Work required: Reproduce the records from their very beginning through the line containing "Добавить в корзину", including that line. Leave the pictures out.
----- Material provided -----
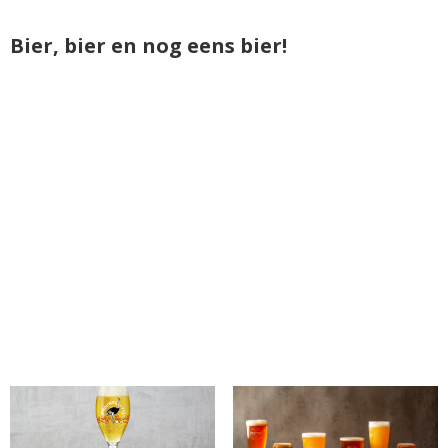
Bier, bier en nog eens bier!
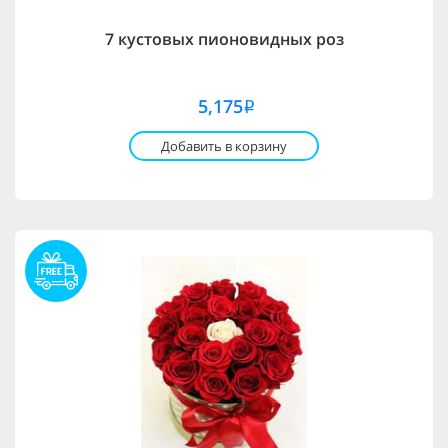
7 кустовых пионовидных роз
5,175
i
Добавить в корзину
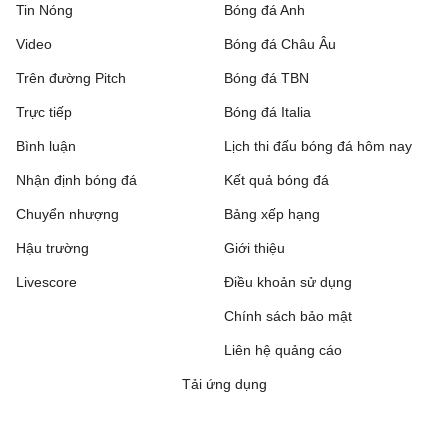
Tin Nóng
Bóng đá Anh
Video
Bóng đá Châu Âu
Trên đường Pitch
Bóng đá TBN
Trực tiếp
Bóng đá Italia
Bình luận
Lịch thi đấu bóng đá hôm nay
Nhận định bóng đá
Kết quả bóng đá
Chuyển nhượng
Bảng xếp hạng
Hậu trường
Giới thiệu
Livescore
Điều khoản sử dụng
Chính sách bảo mật
Liên hệ quảng cáo
Tải ứng dụng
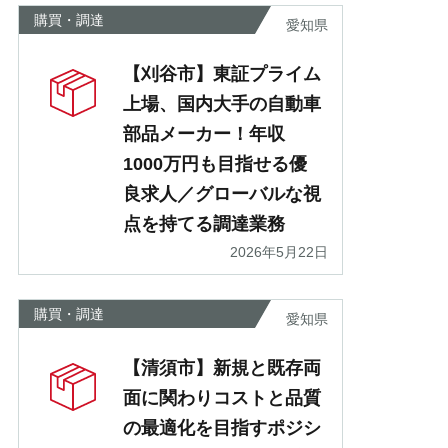
購買・調達
愛知県
【刈谷市】東証プライム
上場、国内大手の自動車
部品メーカー！年収
1000万円も目指せる優
良求人／グローバルな視
点を持てる調達業務
2026年5月22日
購買・調達
愛知県
【清須市】新規と既存両
面に関わりコストと品質
の最適化を目指すポジシ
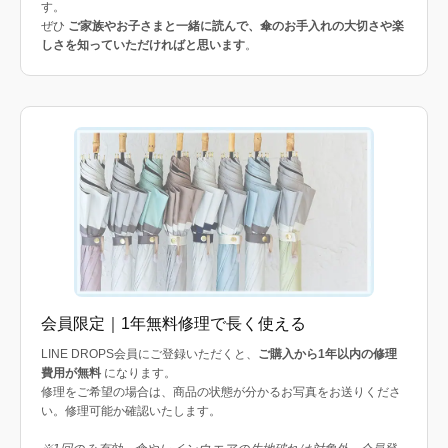
す。
ぜひ
ご家族やお子さまと一緒に読んで、傘のお手入れの大切さや楽
しさを知っていただければと思います
。
会員限定｜1年無料修理で長く使える
LINE DROPS会員にご登録いただくと、
ご購入から1年以内の修理
費用が無料
になります。
修理をご希望の場合は、商品の状態が分かるお写真をお送りくださ
い。修理可能か確認いたします。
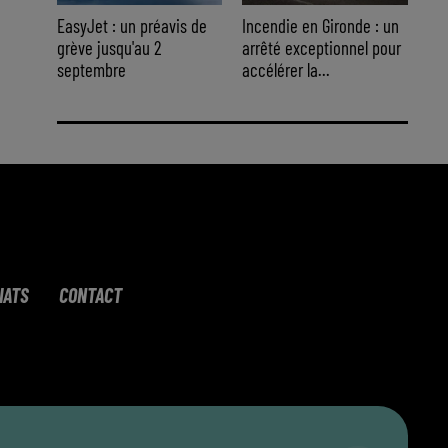
EasyJet : un préavis de
Incendie en Gironde : un
grève jusqu'au 2
arrêté exceptionnel pour
septembre
accélérer la...
IATS
CONTACT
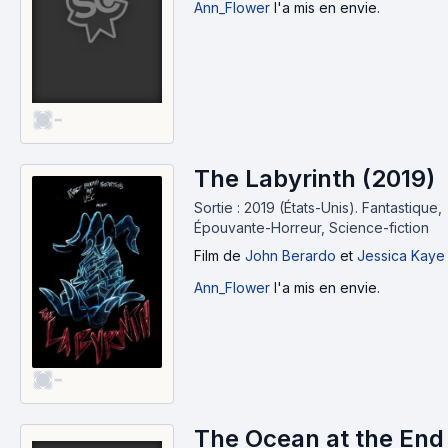
Ann_Flower
l'a mis en envie.
-
The Labyrinth (2019)
Sortie : 2019 (États-Unis).
Fantastique,
Épouvante-Horreur, Science-fiction
Film
de
John Berardo
et
Jessica Kaye
Ann_Flower
l'a mis en envie.
-
The Ocean at the End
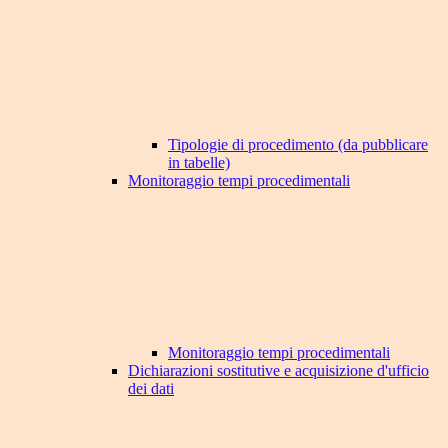
Tipologie di procedimento (da pubblicare
in tabelle)
Monitoraggio tempi procedimentali
Monitoraggio tempi procedimentali
Dichiarazioni sostitutive e acquisizione d'ufficio
dei dati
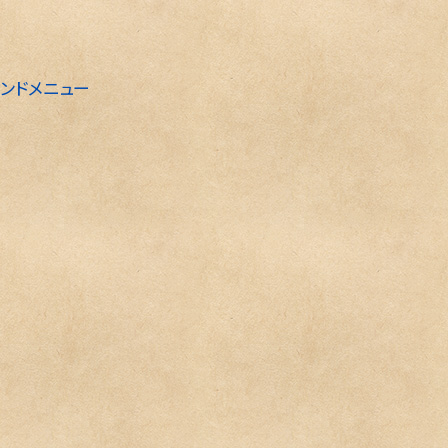
ンドメニュー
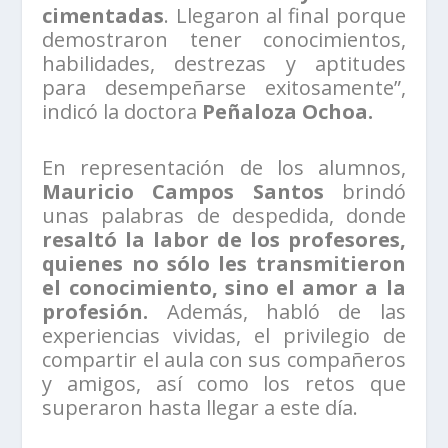
cimentadas
. Llegaron al final porque
demostraron tener conocimientos,
habilidades, destrezas y aptitudes
para desempeñarse exitosamente”,
indicó la doctora
Peñaloza Ochoa.
En representación de los alumnos,
Mauricio Campos Santos
brindó
unas palabras de despedida, donde
resaltó la labor de los profesores,
quienes no sólo les transmitieron
el conocimiento, sino el amor a la
profesión.
Además, habló de las
experiencias vividas, el privilegio de
compartir el aula con sus compañeros
y amigos, así como los retos que
superaron hasta llegar a este día.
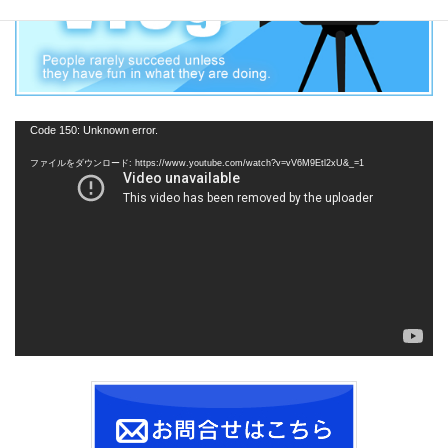
動
Code 150: Unknown error.
画
ファイルをダウンロード: https://www.youtube.com/watch?v=vV6M9Etl2xU&_=1
プ
レ
ー
ヤ
ー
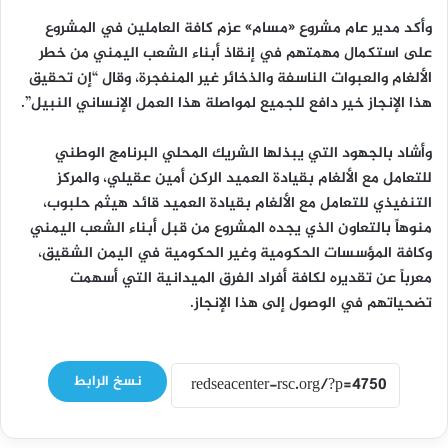
وأكد مدير عام مشروع «مسام» عزم كافة العاملين في المشروع
على استكمال مهمتهم في إنقاذ أبناء الشعب اليمني من خطر
الألغام والعبوات الناسفة والذخائر غير المنفجرة، وقال “إن تحقيق
هذا الإنجاز خير دافع للجميع لمواصلة هذا العمل الإنساني النبيل”.
وأشاد بالجهود التي يبذلها الشريك المحلي البرنامج الوطني
للتعامل مع الألغام بقيادة العميد الركن أمين عقيلي، والمركز
التنفيذي للتعامل مع الألغام بقيادة العميد قائد هيثم حلبوب،
منوهاً بالتعاون الذي يجده المشروع من قبل أبناء الشعب اليمني
وكافة المؤسسات الحكومية وغير الحكومية في اليمن الشقيق،
معرباً عن تقديره لكافة أفراد الفرق الميدانية التي أسهمت
تضحياتهم في الوصول إلى هذا الإنجاز.
نسخ الرابط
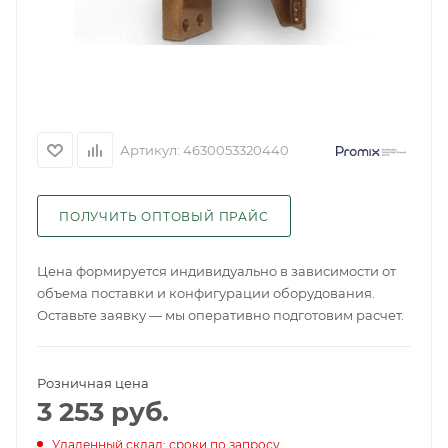
Артикул:
4630053320440
ПОЛУЧИТЬ ОПТОВЫЙ ПРАЙС
Цена формируется индивидуально в зависимости от
объема поставки и конфигурации оборудования.
Оставьте заявку — мы оперативно подготовим расчет.
Розничная цена
3 253
руб.
Удаленный склад: сроки по запросу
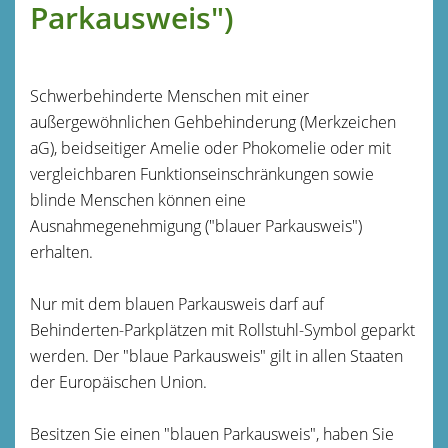
Parkausweis")
Schwerbehinderte Menschen mit einer
außergewöhnlichen Gehbehinderung (Merkzeichen
aG), beidseitiger Amelie oder Phokomelie oder mit
vergleichbaren Funktionseinschränkungen sowie
blinde Menschen können eine
Ausnahmegenehmigung ("blauer Parkausweis")
erhalten.
Nur mit dem blauen Parkausweis darf auf
Behinderten-Parkplätzen mit Rollstuhl-Symbol geparkt
werden. Der "blaue Parkausweis" gilt in allen Staaten
der Europäischen Union.
Besitzen Sie einen "blauen Parkausweis", haben Sie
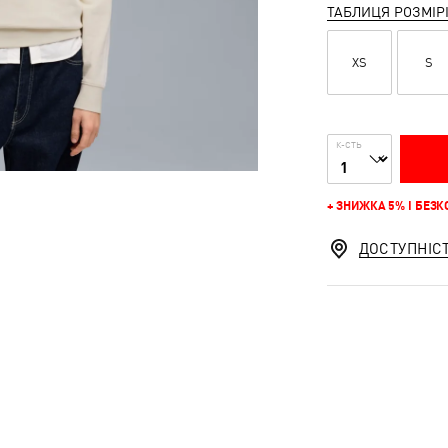
ТАБЛИЦЯ РОЗМІР
XS
S
К-СТЬ
+ ЗНИЖКА 5% І БЕЗ
ДОСТУПНІС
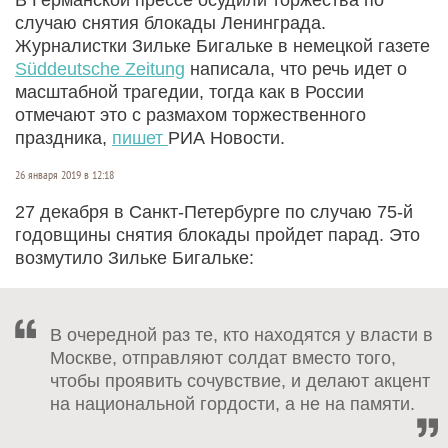
случаю снятия блокады Ленинграда.
Журналистки Зильке Бигальке в немецкой газете
Süddeutsche Zeitung
написала, что речь идет о
масштабной трагедии, тогда как в России
отмечают это с размахом торжественного
праздника,
пишет
РИА Новости.
26 января 2019 в 12:18
27 декабря в Санкт-Петербурге по случаю 75-й
годовщины снятия блокады пройдет парад. Это
возмутило Зильке Бигальке:
В очередной раз те, кто находятся у власти в
Москве, отправляют солдат вместо того,
чтобы проявить сочувствие, и делают акцент
на национальной гордости, а не на памяти.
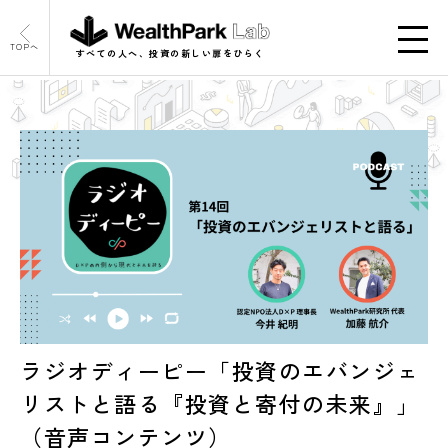
TOPへ
すべての人へ、投資の新しい扉をひらく
ラジオディーピー「投資のエバンジェ
リストと語る『投資と寄付の未来』」
（音声コンテンツ）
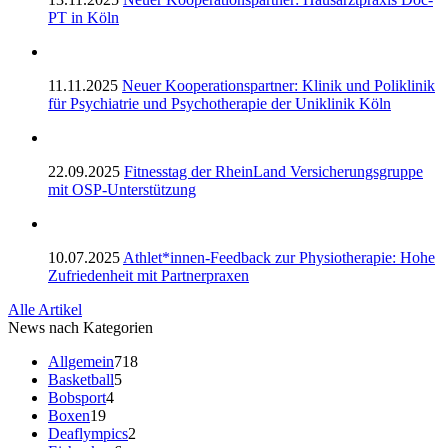
PT in Köln
11.11.2025
Neuer Kooperationspartner: Klinik und Poliklinik
für Psychiatrie und Psychotherapie der Uniklinik Köln
22.09.2025
Fitnesstag der RheinLand Versicherungsgruppe
mit OSP-Unterstützung
10.07.2025
Athlet*innen-Feedback zur Physiotherapie: Hohe
Zufriedenheit mit Partnerpraxen
Alle Artikel
News nach Kategorien
Allgemein
718
Basketball
5
Bobsport
4
Boxen
19
Deaflympics
2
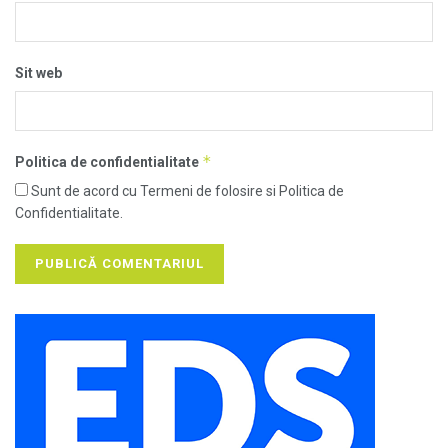
Sit web
*
Politica de confidentialitate
Sunt de acord cu Termeni de folosire si Politica de
Confidentialitate.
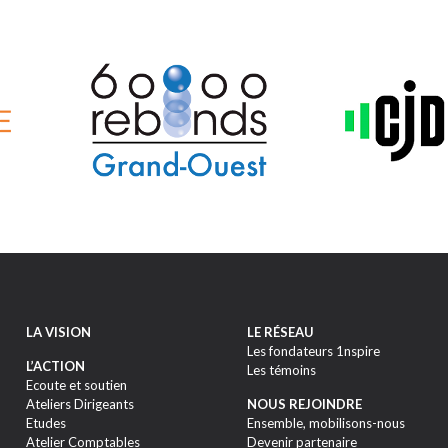
LA VISION
LE RÉSEAU
Les fondateurs 1nspire
L’ACTION
Les témoins
Ecoute et soutien
Ateliers Dirigeants
NOUS REJOINDRE
Etudes
Ensemble, mobilisons-nous
Atelier Comptables
Devenir partenaire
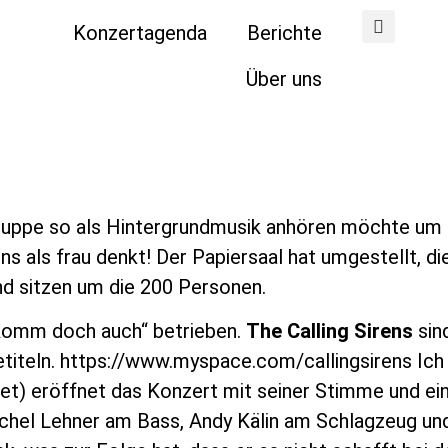
Konzertagenda
Berichte
Über uns
rgruppe so als Hintergrundmusik anhören möchte um 
als frau denkt! Der Papiersaal hat umgestellt, di
nd sitzen um die 200 Personen.
 „komm doch auch“ betrieben.
The Calling Sirens
sin
etiteln. https://www.myspace.com/callingsirens Ic
det) eröffnet das Konzert mit seiner Stimme und ei
Michel Lehner am Bass, Andy Kälin am Schlagzeug und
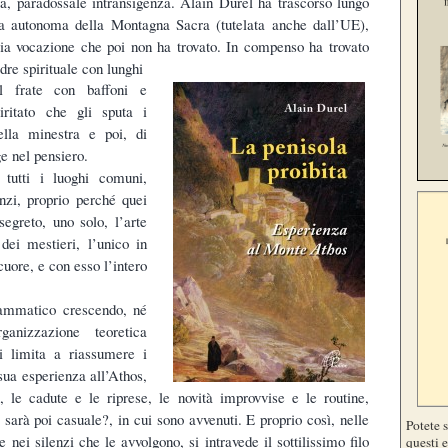
lia, paradossale intransigenza. Alain Durel ha trascorso lungo
a autonoma della Montagna Sacra (tutelata anche dall’UE),
pria vocazione che poi non ha trovato. In compenso ha trovato
dre spirituale con lunghi
l frate con baffoni e
piritato che gli sputa i
ella minestra e poi, di
ge nel pensiero.
tutti i luoghi comuni,
nzi, proprio perché quei
greto, uno solo, l’arte
 dei mestieri, l’unico in
cuore, e con esso l’intero
ammatico crescendo, né
anizzazione teoretica
si limita a riassumere i
sua esperienza all’Athos,
i, le cadute e le riprese, le novità improvvise e le routine,
 sarà poi casuale?, in cui sono avvenuti. E proprio così, nelle
Potete 
 nei silenzi che le avvolgono, si intravede il sottilissimo filo
questi e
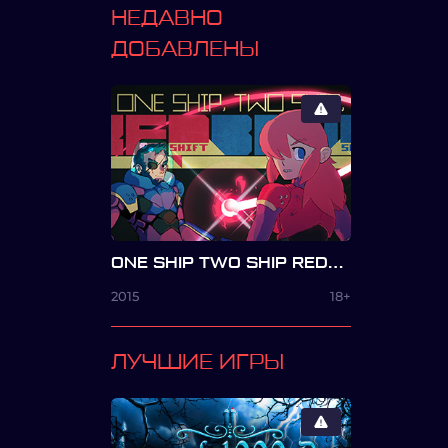
НЕДАВНО
ДОБАВЛЕНЫ
ONE SHIP TWO SHIP REDSHIFT BLUESHIFT
2015
18+
ЛУЧШИЕ ИГРЫ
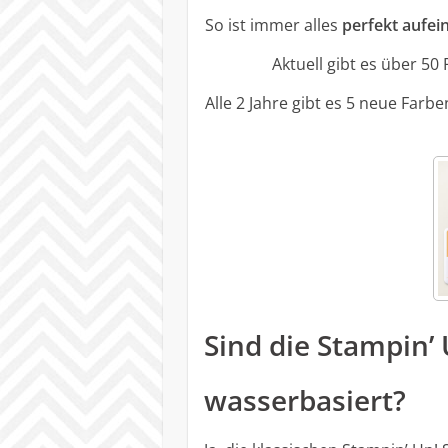
So ist immer alles
perfekt aufe
Aktuell gibt es über 5
Alle 2 Jahre gibt es 5 neue Farb
Sind die Stampin’
wasserbasiert?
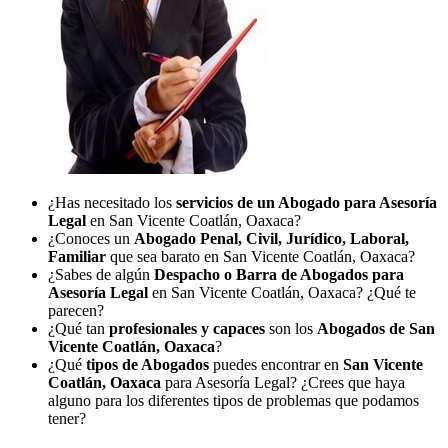
¿Has necesitado los
servicios de un Abogado para Asesoría
Legal
en San Vicente Coatlán, Oaxaca?
¿Conoces un
Abogado Penal, Civil, Jurídico, Laboral,
Familiar
que sea barato en San Vicente Coatlán, Oaxaca?
¿Sabes de algún
Despacho o Barra de Abogados para
Asesoría Legal
en San Vicente Coatlán, Oaxaca? ¿Qué te
parecen?
¿Qué tan
profesionales y capaces
son los
Abogados de San
Vicente Coatlán, Oaxaca
?
¿Qué
tipos de Abogados
puedes encontrar en
San Vicente
Coatlán, Oaxaca
para Asesoría Legal? ¿Crees que haya
alguno para los diferentes tipos de problemas que podamos
tener?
-----
Exercise output:
Bier, bier en nog eens bier!
7 кустовых пионовидных роз
5,175
i
Добавить в корзину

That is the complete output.